Showing posts with label natural dyes. Show all posts
Showing posts with label natural dyes. Show all posts

Apr 3, 2018

The Return of the Weaver

Natural dye yarn, commercial and handspun, mint and rosemary, alum and iron dip


Wow... it's been about 2 years since I last posted. Someone was asking me about the blog the other day, and so I thought I'd pay it a visit. Then I thought, what the heck! Let me bring this baby back to life. Like Frankenstein's monster.

A lot has happened over the past 2 years to keep me away. 2016 brought 2 grandbaby dolls, so I was pretty busy with that. Then 2017 was a  busy year with two quilt shows, so that means deadlines. And I have a 9-5'er in the midst of all this.  Oh and I am the caretaker for my 93 year old mother and disabled brother. So here I am in 2018. And I feel like I need to take some of my own advice from a past post. Being, not doing.

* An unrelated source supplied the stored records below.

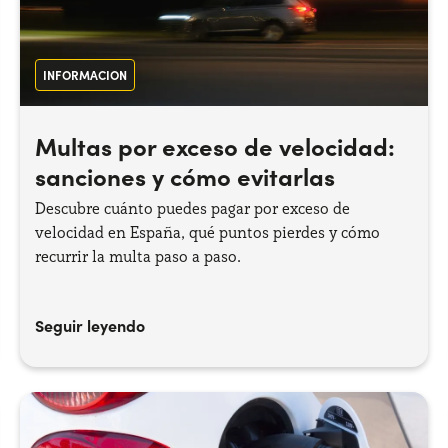
INFORMACION
Multas por exceso de velocidad:
sanciones y cómo evitarlas
Descubre cuánto puedes pagar por exceso de
velocidad en España, qué puntos pierdes y cómo
recurrir la multa paso a paso.
Seguir leyendo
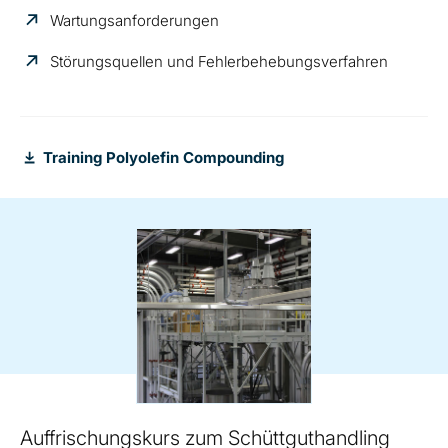
Wartungsanforderungen
Störungsquellen und Fehlerbehebungsverfahren
Training Polyolefin Compounding
Auffrischungskurs zum Schüttguthandling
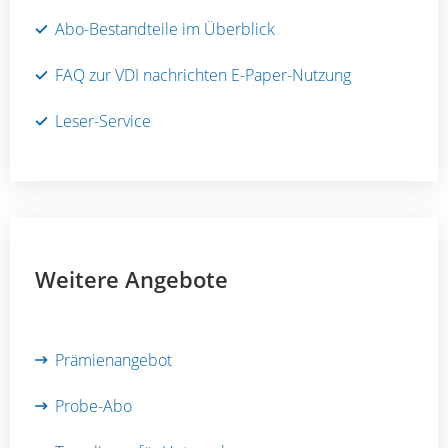
Abo-Bestandteile im Überblick
FAQ zur VDI nachrichten E-Paper-Nutzung
Leser-Service
Weitere Angebote
Prämienangebot
Probe-Abo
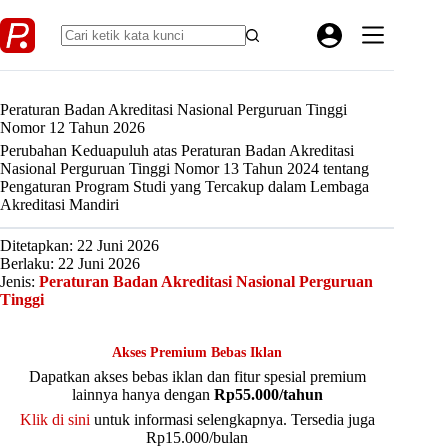
Skip
to
content
Peraturan Badan Akreditasi Nasional Perguruan Tinggi
Nomor 12 Tahun 2026
Perubahan Keduapuluh atas Peraturan Badan Akreditasi
Nasional Perguruan Tinggi Nomor 13 Tahun 2024 tentang
Pengaturan Program Studi yang Tercakup dalam Lembaga
Akreditasi Mandiri
Ditetapkan: 22 Juni 2026
Berlaku: 22 Juni 2026
Jenis:
Peraturan Badan Akreditasi Nasional Perguruan
Tinggi
Akses Premium Bebas Iklan
Dapatkan akses bebas iklan dan fitur spesial premium
lainnya hanya dengan
Rp55.000/tahun
Klik di sini
untuk informasi selengkapnya. Tersedia juga
Rp15.000/bulan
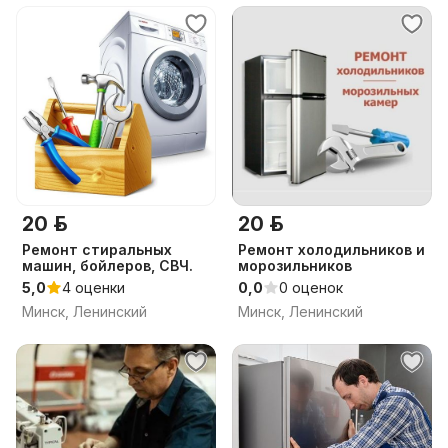
20 р.
20 р.
Ремонт стиральных
Ремонт холодильников и
машин, бойлеров, СВЧ.
морозильников
5,0
4 оценки
0,0
0 оценок
Минск, Ленинский
Минск, Ленинский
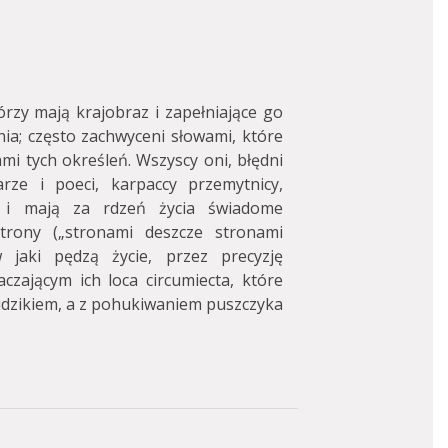
órzy mają krajobraz i zapełniające go
ienia; często zachwyceni słowami, które
i tych określeń. Wszyscy oni, błędni
rze i poeci, karpaccy przemytnicy,
li i mają za rdzeń życia świadome
trony („stronami deszcze stronami
jaki pędzą życie, przez precyzję
czającym ich loca circumiecta, które
rudzikiem, a z pohukiwaniem puszczyka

Which is why I decided not to enter a piece in the Season After Season exhibit. I started to work on a piece and then I just plain got tired and lost steam. I think part of the reason I lost steam too is because of the age old internal battle that has gnawed away at me since I first learned to weave in high school… the artisan vs. artist in me. I want to make something beautiful, but it has to be functional. I just can’t get past it. As the Shakers used to say:

"Beauty rests on utility"

So I’m sticking to functional quilts for a while. I won’t say forever! But for a very long while.



Mar 20, 2014

Black beans & tea

In the studio....
My manatee pal has taken me back to natural dyeing. I haven't worked with natural dyes in a while and forgot how interesting the colors and the process are. Not to mention much safer for the environment than commercial pigments.



I dyed manatee with tea. To do this, you basically batch your fabric in a cuppa. I added 8 teabags to 2 1/2 cups of boiling water and let it steep for 15 min. I poured some of the bath into a jar and added manatee, then poured the rest of the tea bath into another glass jar and added 1 yard of fabric. I let these 2 fabrics batch for 24 hours. The yard of muslin came out much lighter but with a pretty mottled look. I did not use mordant.



I then moved onto black beans as I wanted to get a blue color. I soaked the black beans in a plastic tub over night, stirring whenever possible. Used a good amount of water as beans absorb quite a lot. Used alum mordant. Soaked the fabric for 4 hours in 3 tbsp. alum, 2 tbsp. cream of tartar and 1 gal. of water. I'm not sure of these measurements, and maybe that's why I didn't get the exact color I wanted... but that's part of the magic of natural dyes. Both fabrics are cotton, but the fabric on the left, which has a tighter weave, seemed to achieve more of a blueish purple while the other is more of a reddish purple. The picture doesn't show well the different veins and hints of light blue and grey running through it. I am happy with the results, even though I didn't get blue per se.


Did a little over dye on a swatch of commercial fabric also. For details on these two dyeing methods, shoot me an email.



On the bookshelf...
Read Carl Hiaasen's Flush. Being a children's librarian, I have to read kid's books in order to provide reader's advisory services. But I don't have to read them, I want to. Most children's authors are good writers. They have to be. Because kids can smell a stink bomb a mile away. Children's writers have to grab you in the first page or two or they are toast. I enjoyed Flush and I like Hiaasen's writing style for kids. His books take place in Florida, and have an environmental theme, and goodness knows if any state needs environmental awareness, it's Florida. This is the story of a couple of kids who go up against a nasty casino boat owner who is dumping his boat's waste into the sea. Likable characters and good story.